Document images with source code
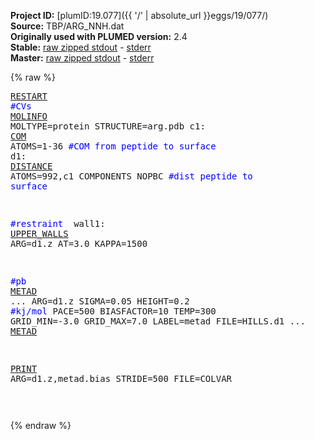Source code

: **Project ID:** [plumID:19.077]({{ '/' | absolute_url }}eggs/19/077/)  
**Source:** TBP/ARG_NNH.dat  
**Originally used with PLUMED version:** 2.4  
**Stable:** [raw zipped stdout](ARG_NNH.dat.plumed.stdout.txt.zip) - [stderr](ARG_NNH.dat.plumed.stderr)  
**Master:** [raw zipped stdout](ARG_NNH.dat.plumed_master.stdout.txt.zip) - [stderr](ARG_NNH.dat.plumed_master.stderr)  

{% raw %}<pre>
<a href="https://plumed.github.io/doc-master/user-doc/html/_r_e_s_t_a_r_t.html">RESTART</a>
<span style="color:blue">#CVs </span>
<a href="https://plumed.github.io/doc-master/user-doc/html/_m_o_l_i_n_f_o.html">MOLINFO</a> MOLTYPE=protein STRUCTURE=arg.pdb
c1: <a href="https://plumed.github.io/doc-master/user-doc/html/_c_o_m.html">COM</a> ATOMS=1-36 <span style="color:blue">#COM from peptide to surface </span>
d1: <a href="https://plumed.github.io/doc-master/user-doc/html/_d_i_s_t_a_n_c_e.html">DISTANCE</a> ATOMS=992,c1 COMPONENTS NOPBC <span style="color:blue">#dist peptide to surface</span>

<span style="color:blue">#restraint </span>
wall1: <a href="https://plumed.github.io/doc-master/user-doc/html/_u_p_p_e_r__w_a_l_l_s.html">UPPER_WALLS</a> ARG=d1.z AT=3.0 KAPPA=1500

<span style="color:blue">#pb</span>
<a href="https://plumed.github.io/doc-master/user-doc/html/_m_e_t_a_d.html">METAD</a> ...
ARG=d1.z
SIGMA=0.05
HEIGHT=0.2 <span style="color:blue">#kj/mol</span>
PACE=500 
BIASFACTOR=10
TEMP=300
GRID_MIN=-3.0
GRID_MAX=7.0
LABEL=metad
FILE=HILLS.d1
... <a href="https://plumed.github.io/doc-master/user-doc/html/_m_e_t_a_d.html">METAD</a>


<a href="https://plumed.github.io/doc-master/user-doc/html/_p_r_i_n_t.html">PRINT</a> ARG=d1.z,metad.bias STRIDE=500 FILE=COLVAR

</pre>{% endraw %}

§ ACTIVITY
Each record above must be retyped exactly as given, with the images excluded.

§ TASK RESULT
Source code

: **Project ID:** [plumID:19.077]({{ '/' | absolute_url }}eggs/19/077/)  
**Source:** TBP/ARG_NNH.dat  
**Originally used with PLUMED version:** 2.4  
**Stable:** [raw zipped stdout](ARG_NNH.dat.plumed.stdout.txt.zip) - [stderr](ARG_NNH.dat.plumed.stderr)  
**Master:** [raw zipped stdout](ARG_NNH.dat.plumed_master.stdout.txt.zip) - [stderr](ARG_NNH.dat.plumed_master.stderr)  

{% raw %}<pre>
<a href="https://plumed.github.io/doc-master/user-doc/html/_r_e_s_t_a_r_t.html">RESTART</a>
<span style="color:blue">#CVs </span>
<a href="https://plumed.github.io/doc-master/user-doc/html/_m_o_l_i_n_f_o.html">MOLINFO</a> MOLTYPE=protein STRUCTURE=arg.pdb
c1: <a href="https://plumed.github.io/doc-master/user-doc/html/_c_o_m.html">COM</a> ATOMS=1-36 <span style="color:blue">#COM from peptide to surface </span>
d1: <a href="https://plumed.github.io/doc-master/user-doc/html/_d_i_s_t_a_n_c_e.html">DISTANCE</a> ATOMS=992,c1 COMPONENTS NOPBC <span style="color:blue">#dist peptide to surface</span>

<span style="color:blue">#restraint </span>
wall1: <a href="https://plumed.github.io/doc-master/user-doc/html/_u_p_p_e_r__w_a_l_l_s.html">UPPER_WALLS</a> ARG=d1.z AT=3.0 KAPPA=1500

<span style="color:blue">#pb</span>
<a href="https://plumed.github.io/doc-master/user-doc/html/_m_e_t_a_d.html">METAD</a> ...
ARG=d1.z
SIGMA=0.05
HEIGHT=0.2 <span style="color:blue">#kj/mol</span>
PACE=500 
BIASFACTOR=10
TEMP=300
GRID_MIN=-3.0
GRID_MAX=7.0
LABEL=metad
FILE=HILLS.d1
... <a href="https://plumed.github.io/doc-master/user-doc/html/_m_e_t_a_d.html">METAD</a>


<a href="https://plumed.github.io/doc-master/user-doc/html/_p_r_i_n_t.html">PRINT</a> ARG=d1.z,metad.bias STRIDE=500 FILE=COLVAR

</pre>{% endraw %}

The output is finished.